Page Reanotation of the genome of Carsonella Ruddii using non-collinear methods
Description will follow shortly
Layout of project
Project progress
Identification of the species set
- I will only used genomes from gammaproteobacteria. The set of species will be extended later
- For validation purposes I will analyze the species used in Moya et al. paper from 2007:
- U00096.2 (E.Coli)
- Four different str. of Buchnera aphidicola:
- BA000003
- AE013218
- AE016826
- CP000263
- In the original paper the authors do not consider any plasmids of the species.
- Set of species I have so far (all sequences were downloaded on the 01.06.10):
- Carsonella Ruddii PV (160 kb genome, 213 genes) (grammaproteobacteria) (AP009180.1)
- Buchnera aphidicola BCc (Cc) (+ a plasmid) : 450 kb. (grammaproteobacteria) (CP000263.1)
- Candidatus Blochmannia floridanus: 705 kb. (631 genes). (grammaproteobacteria) (BX248583.1)
- Wigglesworthia glossinidia (+ a plasmid): 698 kb. (651 genes) (gammaproteobacteria) (BA000021.3)
- Baumannia cicadellinicola str. Hc: 686 kb (651 genes) (grammaproteobacteria) (CP000238.1)
- To identify the phylogenetic tree of these species I intend to use the 16S-rRNA sequence.
Results of 16S-rRNA comparison
- I've extracted the 16S-rRNA sequence from all species. Then:
- I will use the ML-tree to guide the building of a progressive alignment (e.g. in S-LAGAN)
REINERT: Yes. Use S-Lagan or SuperMap. Use a working program do not spend to much time making others work. What are the next intended steps?
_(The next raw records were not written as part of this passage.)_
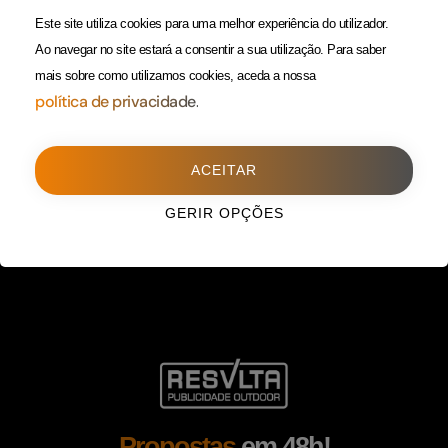
(Custo de uma chamada para
Política da Privacidade
Este site utiliza cookies para uma melhor experiência do utilizador.
rede fixa)
Ao navegar no site estará a consentir a sua utilização.
Para saber
mais sobre como utilizamos cookies, aceda a nossa
Porto
(Filial)
política de privacidade.
Avenida da Boavista,
1588, 2º, sala 304
ACEITAR
4100-115 Porto
225 432 051
GERIR OPÇÕES
(Custo de uma chamada para
rede fixa)
Propostas
em 48h!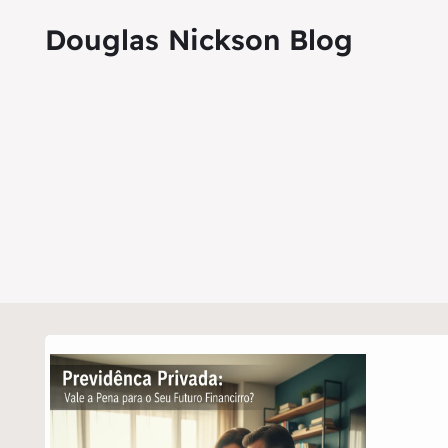
Douglas Nickson Blog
Think about one manageable outcome. You can certainly not re-evalutate the complete annotation.
Next steps (deutsch)
- Parsen von der aktuell annotierten Version des Carsonella Genoms und des ABA Ergebnisses.
- Statistische Auswertung des Ergebnisses mit R
- Finde ich dieselben Gene. Finde ich andere/neue Gene. Ist die Anzahl der gefundenen Gene signifikant anderes.
Problems and Questions
- Identification of a proper set of species appears to be not quite simple. C.Ruddii is classified as unclassified Gammaproteobacteria. I was told, that "normally" one can define a phylogenetic tree using the sequence of 16S rRNA, which has to be present in all bacteria in order for them to exist. (todo: check for a publication)
- Can anyone name me a alignment program that uses ABA (A-Bruijn Alignment)? I discovered AliWABA, but the webservice they provide is not available (
BIRTE: The authors provide an implementation for download. The link is given on page 2 of the paper:
IVAN: Thx. I've downloaded and installed it successfully.
- SuperMap:
- What is the CHAOS format; CHAins Of Seeds ?
- What format does the scoring file need?
- Supermap needs some GPDB config file… Genome Profile DataBase. Their website is sort of down right now
- ABA Problems:
- I do understand the output now, but it is still strange.
- Here (out1.pdf) and Here ( is the output of the example run of two small sequences (chloroplasts of two plants). In the nodes are the positions in each of the relevant sequence. The problem is that I only have two sequences here and in the output there are numbers ranging from 0 to 4…
- I don't understand the color of some edges => why are some edges colored? Do they represent a strongly supported "path"?